- _Work order_:
Please put each line of text in the records below into one numbered list that runs across all of them, with blank lines and the pictures left out.

** Opening Data for processing block **

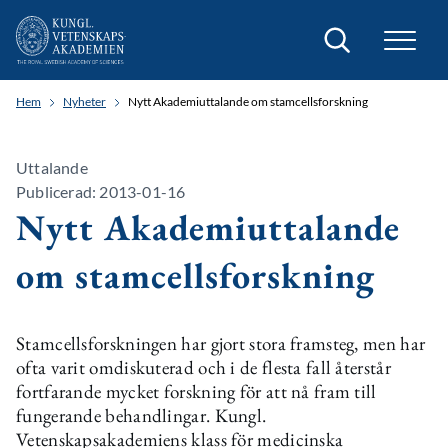
Sök
Hem
Nyheter
Nytt Akademiuttalande om stamcellsforskning
Uttalande
Publicerad: 2013-01-16
Nytt Akademiuttalande
om stamcellsforskning
Stamcellsforskningen har gjort stora framsteg, men har
ofta varit omdiskuterad och i de flesta fall återstår
fortfarande mycket forskning för att nå fram till
fungerande behandlingar. Kungl.
Vetenskapsakademiens klass för medicinska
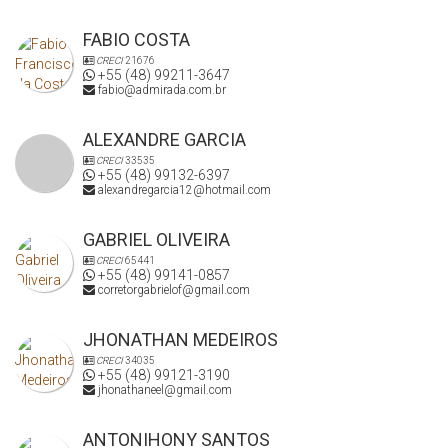
FABIO COSTA
CRECI
21676
+55 (48) 99211-3647
fabio@admirada.com.br
ALEXANDRE GARCIA
CRECI
33535
+55 (48) 99132-6397
alexandregarcia12@hotmail.com
GABRIEL OLIVEIRA
CRECI
65441
+55 (48) 99141-0857
corretorgabrielof@gmail.com
JHONATHAN MEDEIROS
CRECI
34035
+55 (48) 99121-3190
jhonathaneel@gmail.com
ANTONIHONY SANTOS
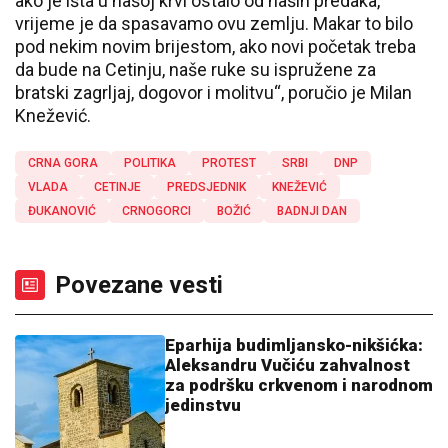
ako je išta u našoj krvi ostalo od naših predaka,
vrijeme je da spasavamo ovu zemlju. Makar to bilo
pod nekim novim brijestom, ako novi početak treba
da bude na Cetinju, naše ruke su ispružene za
bratski zagrljaj, dogovor i molitvu“, poručio je Milan
Knežević.
CRNA GORA
POLITIKA
PROTEST
SRBI
DNP
VLADA
CETINJE
PREDSJEDNIK
KNEŽEVIĆ
ĐUKANOVIĆ
CRNOGORCI
BOŽIĆ
BADNJI DAN
Povezane vesti
Eparhija budimljansko-nikšićka:
Aleksandru Vučiću zahvalnost
za podršku crkvenom i narodnom
jedinstvu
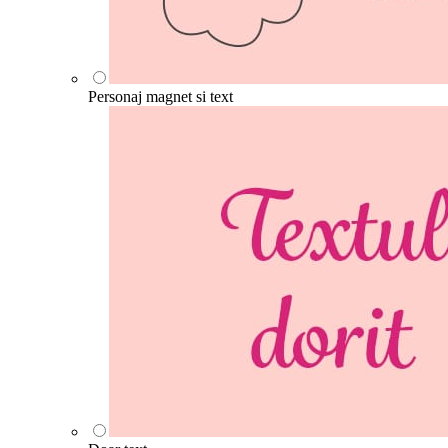
Personaj magnet si text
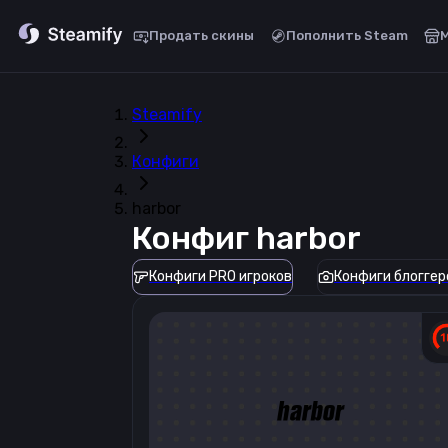
Продать скины
Пополнить Steam
Steamify
Конфиги
harbor
Конфиг
harbor
Конфиги PRO игроков
Конфиги блоггер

** Closing Data for processing block **

- _The completed task_:
1. Sök
2. Hem
3. Nyheter
4. Nytt Akademiuttalande om stamcellsforskning
5. Uttalande
6. Publicerad: 2013-01-16
7. Nytt Akademiuttalande
8. om stamcellsforskning
9. Stamcellsforskningen har gjort stora framsteg, men har
10. ofta varit omdiskuterad och i de flesta fall återstår
11. fortfarande mycket forskning för att nå fram till
12. fungerande behandlingar. Kungl.
13. Vetenskapsakademiens klass för medicinska
14. FABIO COSTA
15. CRECI
16. 21676
17. +55 (48) 99211-3647
18. fabio@admirada.com.br
19. ALEXANDRE GARCIA
20. CRECI
21. 33535
22. +55 (48) 99132-6397
23. alexandregarcia12@hotmail.com
24. GABRIEL OLIVEIRA
25. CRECI
26. 65441
27. +55 (48) 99141-0857
28. corretorgabrielof@gmail.com
29. JHONATHAN MEDEIROS
30. CRECI
31. 34035
32. +55 (48) 99121-3190
33. jhonathaneel@gmail.com
34. ANTONIHONY SANTOS
35. ako je išta u našoj krvi ostalo od naših predaka,
36. vrijeme je da spasavamo ovu zemlju. Makar to bilo
37. pod nekim novim brijestom, ako novi početak treba
38. da bude na Cetinju, naše ruke su ispružene za
39. bratski zagrljaj, dogovor i molitvu“, poručio je Milan
40. Knežević.
41. CRNA GORA
42. POLITIKA
43. PROTEST
44. SRBI
45. DNP
46. VLADA
47. CETINJE
48. PREDSJEDNIK
49. KNEŽEVIĆ
50. ĐUKANOVIĆ
51. CRNOGORCI
52. BOŽIĆ
53. BADNJI DAN
54. Povezane vesti
55. Eparhija budimljansko-nikšićka:
56. Aleksandru Vučiću zahvalnost
57. za podršku crkvenom i narodnom
58. jedinstvu
59. Personaj magnet si text
60. Продать скины
61. Пополнить Steam
62. Steamify
63. Конфиги
64. harbor
65. Конфиг
66. harbor
67. Конфиги PRO игроков
68. Конфиги блоггер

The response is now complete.